This project, housed within my Git repository, encompasses all the code utilized for my Master's thesis, under the title:
DEVELOPMENT OF PROCESSING TOOLS FOR HIERARCHICALLY ORGANIZED COLLECTION OF TABULAR DATA
This project consists of two parts. The first involves benchmarking various data types, assessing their write speed and file size, aiming to identify the most suitable option for scientific data storage. The second part focuses on testing the feasibility of extracting specifically required data from pre-existing .H5 files, consolidating this data into a single compact file.

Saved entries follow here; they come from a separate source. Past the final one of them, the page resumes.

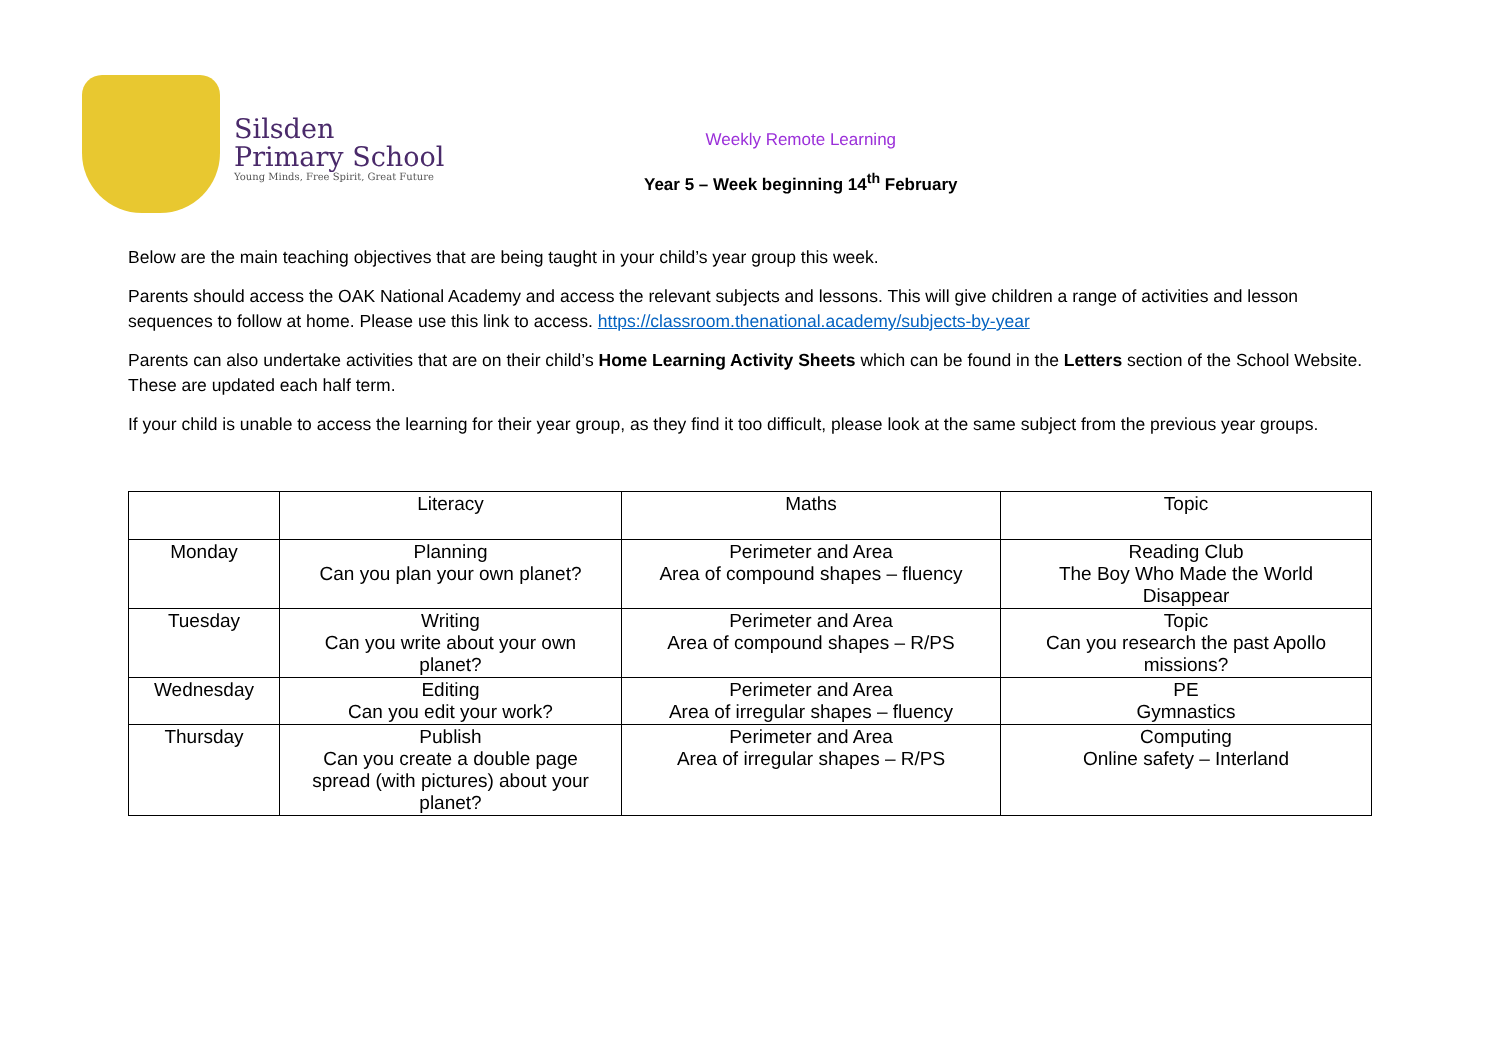Silsden
Primary School
Young Minds, Free Spirit, Great Future
Weekly Remote Learning
Year 5 – Week beginning 14<sup>th</sup> February
Below are the main teaching objectives that are being taught in your child’s year group this week.
Parents should access the OAK National Academy and access the relevant subjects and lessons. This will give children a range of activities and lesson sequences to follow at home. Please use this link to access. https://classroom.thenational.academy/subjects-by-year
Parents can also undertake activities that are on their child’s Home Learning Activity Sheets which can be found in the Letters section of the School Website. These are updated each half term.
If your child is unable to access the learning for their year group, as they find it too difficult, please look at the same subject from the previous year groups.
| | Literacy | Maths | Topic |
| Monday | Planning Can you plan your own planet? | Perimeter and Area Area of compound shapes – fluency | Reading Club The Boy Who Made the World Disappear |
| Tuesday | Writing Can you write about your own planet? | Perimeter and Area Area of compound shapes – R/PS | Topic Can you research the past Apollo missions? |
| Wednesday | Editing Can you edit your work? | Perimeter and Area Area of irregular shapes – fluency | PE Gymnastics |
| Thursday | Publish Can you create a double page spread (with pictures) about your planet? | Perimeter and Area Area of irregular shapes – R/PS | Computing Online safety – Interland |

The data utilized in the second segment originates from: NASA LADS Web Archive - VNP46A3 2022
The data extracted spanned the entire year of 2022, derived specifically from files labeled as 'h19v04' and 'h20v04'. This data was chosen due to its coverage of the geographical region corresponding to the Republic of Serbia.
- Benchmarking: Includes the procedures for benchmarking write time and file size.
- H5_Creation: Encompasses the process of extracting data from existing .h5 files and merging them together.
- Functions: Comprises functions developed to streamline the benchmarking and creation processes.
- Docker: Holds the Dockerfile and docker-compose file utilized for setting up the environment.
The benchmarking data size was determined according to the hardware constraints of my machine during that particular period.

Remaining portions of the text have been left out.